# Source passage:
No ordinary Party – Sinn Fein Ard Fheis 2018

By Sammy Barker

Sinn Féin held its Ard Fheis (conference) in Belfast on 15 and 16 June. Visitors and delegates were immediately made aware of a transition by the colour scheme. External and internal posters were purple and white; the stage back drop was purple and white with the platform party sitting at green covered tables. Utilising suffragette colours was a way of marking the centenary of some women receiving the vote, and the election of Constance Markievicz, Sinn Féin member, as the first woman MP. It also showed that Sinn Féin, under the new leadership of Mary Lou McDonald and Michelle O’Neill, as a Republican party will be at the forefront of social change.

Its collective leadership – Officers and Ard Chomhairle (Executive) is composed of 50% women. The conference opening address was delivered by Deidre Hargey, the first woman from Sinn Féin to be Lord Mayor of Belfast. A major document ‘A Vision for Women’s Health’ was launched. A tribute to women republicans ‘Vótáil 100 – A Century of Unmanageable Revolutionaries’ was staged at the Ard Fheis. And a majority of featured speakers were women in the session broadcast live on RTE, Irish state broadcaster.

# Material provided:
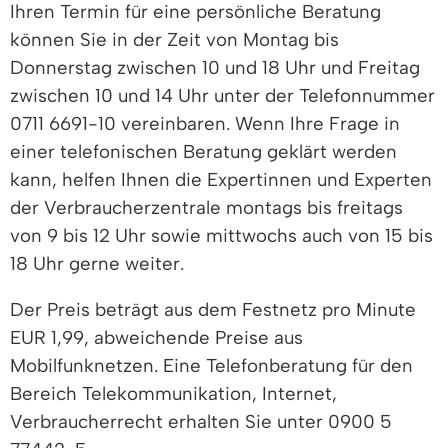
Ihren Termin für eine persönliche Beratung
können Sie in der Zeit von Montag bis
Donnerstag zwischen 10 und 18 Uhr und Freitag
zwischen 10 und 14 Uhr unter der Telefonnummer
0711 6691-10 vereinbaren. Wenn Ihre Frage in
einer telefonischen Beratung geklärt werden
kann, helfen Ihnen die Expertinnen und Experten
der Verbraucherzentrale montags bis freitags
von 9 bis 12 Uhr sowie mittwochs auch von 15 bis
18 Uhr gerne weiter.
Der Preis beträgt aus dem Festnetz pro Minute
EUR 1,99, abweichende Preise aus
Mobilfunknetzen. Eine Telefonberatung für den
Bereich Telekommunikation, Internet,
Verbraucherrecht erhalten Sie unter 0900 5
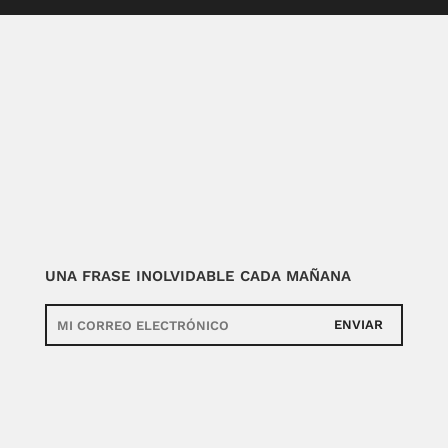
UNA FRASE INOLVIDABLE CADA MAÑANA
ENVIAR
--
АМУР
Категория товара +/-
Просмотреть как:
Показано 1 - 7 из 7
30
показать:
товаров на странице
==
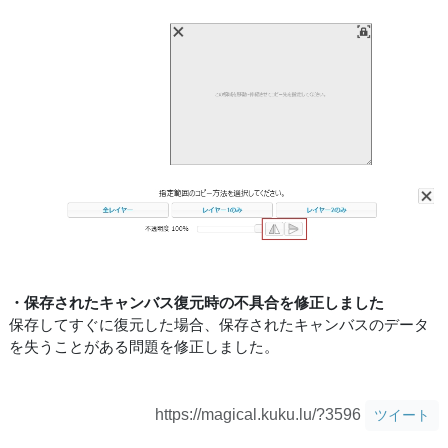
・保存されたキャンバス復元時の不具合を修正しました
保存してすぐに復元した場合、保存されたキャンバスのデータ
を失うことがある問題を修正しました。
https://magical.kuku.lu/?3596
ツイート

# Work request:
Set down, word for word, the stretch of the article on the 2018 Sinn Féin Ard Fheis above from "Its collective leadership" through "Irish state broadcaster.".

# Your response:
Its collective leadership – Officers and Ard Chomhairle (Executive) is composed of 50% women. The conference opening address was delivered by Deidre Hargey, the first woman from Sinn Féin to be Lord Mayor of Belfast. A major document ‘A Vision for Women’s Health’ was launched. A tribute to women republicans ‘Vótáil 100 – A Century of Unmanageable Revolutionaries’ was staged at the Ard Fheis. And a majority of featured speakers were women in the session broadcast live on RTE, Irish state broadcaster.